Windows are typically around 10-20% from heat loss, but if there are large window surfaces that will be easily higher number, at old days people put small windows to houses as it was common to have only 2 glasses, now I have heat element windows that are small in size as those old windows, which makes heat loss from windows relatively small.


Now there are many better materials than sand for insulation, rockwool is one of the best, but at old ages peat has been used and straw is rather good too.

2 meters is not quite enough of sand, sand ground is frozen to 1.5 meters deep during winter and that is with nearly infinite land mass, at southern part of country much less of course, but to get it insulate, not loose heat one would need to have it enough thick that walls are not needed to heat by interior air.

Rockwool is just something that probably can't be used well in earthship kind of design, humidity issues can be problematic.

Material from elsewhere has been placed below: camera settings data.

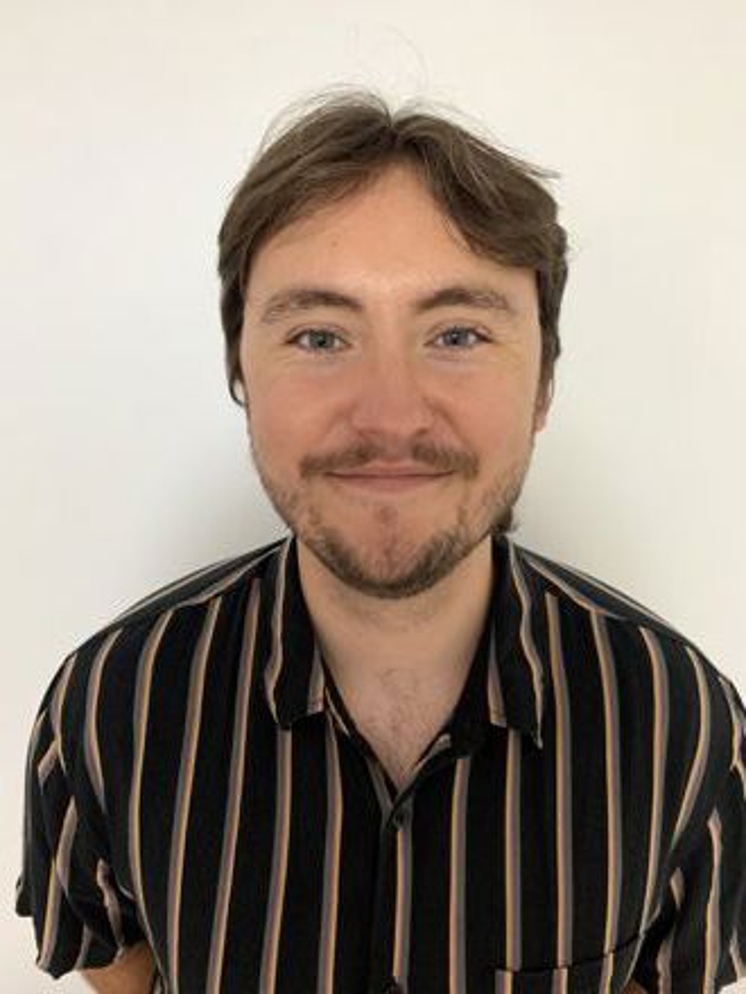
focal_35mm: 26
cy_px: 497
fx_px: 747
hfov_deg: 53.1
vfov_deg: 67.3
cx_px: 373
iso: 500
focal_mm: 4.25
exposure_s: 1/25
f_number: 1.8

I use 100mm at kitchen door which leads to warehouse that is not insulated. there is thick frost between door and insulation, humidity from inside air freezes to surface of door, there is +10C in kitchen during winter time, between door and insulation it can be as cold as -20C during coldest days and that is just 100mm insulation, putting 200mm to walls and 400mm to top (50% heat loss is from top) would almost remove need to heat housing.

Here many builds today passive heating houses, those are heated by waste heat from electronics, cooking and humans, very little if any heating is required, kind of similar to earthship, but still bit different, those seem to work rather well here:
Passive house - Wikipedia, the free encyclopedia

There is also link at beginning of that article to passive solar building design and in references earthship is also mentioned, so there are similarities, but I think that modern methods excel at situations where solar energy is limited as you can get away without any solar heat at all if needed. Ideas itself are very workable, but for me using sand as insulation/heating battery is bit problematic at extreme conditions.

At some point wooden outer layer needs to be replaced in my house at that time it will be easy to add enough insulation to outer walls to make house to be passive heated model as even now I'm reaching low energy model levels, but it will take some time, until then I'm rather happy to have 1/4 of total energy consumption compared to many newer houses.
I consume less than half of water compared to typical value, also I produce hardly any waste as I choose what I buy so that I don't need to put anything to waste bin and so on, not really eco minded, but just using common sense instead of running after desires.